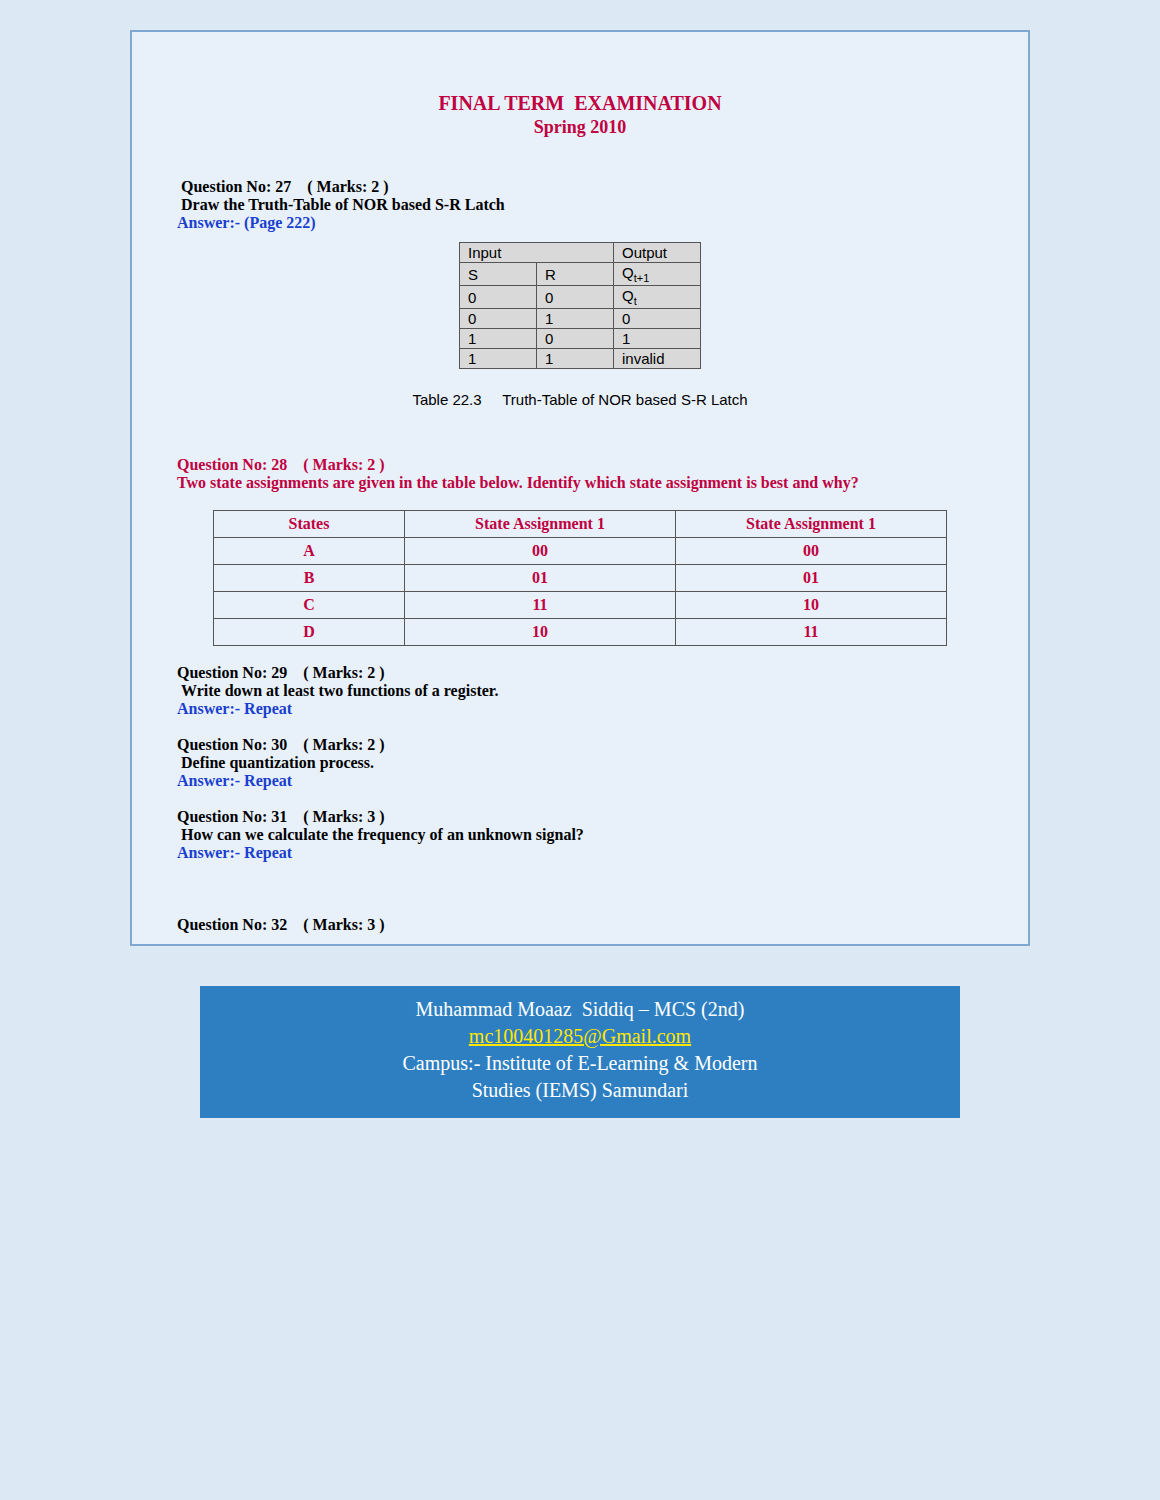FINAL TERM EXAMINATION
Spring 2010
Question No: 27 ( Marks: 2 )
Draw the Truth-Table of NOR based S-R Latch
Answer:- (Page 222)
| Input | Output |
| S | R | Q t+1 |
| 0 | 0 | Q t |
| 0 | 1 | 0 |
| 1 | 0 | 1 |
| 1 | 1 | invalid |
Table 22.3 Truth-Table of NOR based S-R Latch
Question No: 28 ( Marks: 2 )
Two state assignments are given in the table below. Identify which state assignment is best and why?
| States | State Assignment 1 | State Assignment 1 |
| A | 00 | 00 |
| B | 01 | 01 |
| C | 11 | 10 |
| D | 10 | 11 |
Question No: 29 ( Marks: 2 )
Write down at least two functions of a register.
Answer:- Repeat
Question No: 30 ( Marks: 2 )
Define quantization process.
Answer:- Repeat
Question No: 31 ( Marks: 3 )
How can we calculate the frequency of an unknown signal?
Answer:- Repeat
Question No: 32 ( Marks: 3 )
Muhammad Moaaz Siddiq – MCS (2nd)
mc100401285@Gmail.com
Campus:- Institute of E-Learning & Modern
Studies (IEMS) Samundari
____
*Exercise goal*.
Output the records above exactly; leave out the pictures.

*Answer box*.
FINAL TERM EXAMINATION
Spring 2010
Question No: 27 ( Marks: 2 )
Draw the Truth-Table of NOR based S-R Latch
Answer:- (Page 222)
| Input | Output |
| S | R | Q t+1 |
| 0 | 0 | Q t |
| 0 | 1 | 0 |
| 1 | 0 | 1 |
| 1 | 1 | invalid |
Table 22.3 Truth-Table of NOR based S-R Latch
Question No: 28 ( Marks: 2 )
Two state assignments are given in the table below. Identify which state assignment is best and why?
| States | State Assignment 1 | State Assignment 1 |
| A | 00 | 00 |
| B | 01 | 01 |
| C | 11 | 10 |
| D | 10 | 11 |
Question No: 29 ( Marks: 2 )
Write down at least two functions of a register.
Answer:- Repeat
Question No: 30 ( Marks: 2 )
Define quantization process.
Answer:- Repeat
Question No: 31 ( Marks: 3 )
How can we calculate the frequency of an unknown signal?
Answer:- Repeat
Question No: 32 ( Marks: 3 )
Muhammad Moaaz Siddiq – MCS (2nd)
mc100401285@Gmail.com
Campus:- Institute of E-Learning & Modern
Studies (IEMS) Samundari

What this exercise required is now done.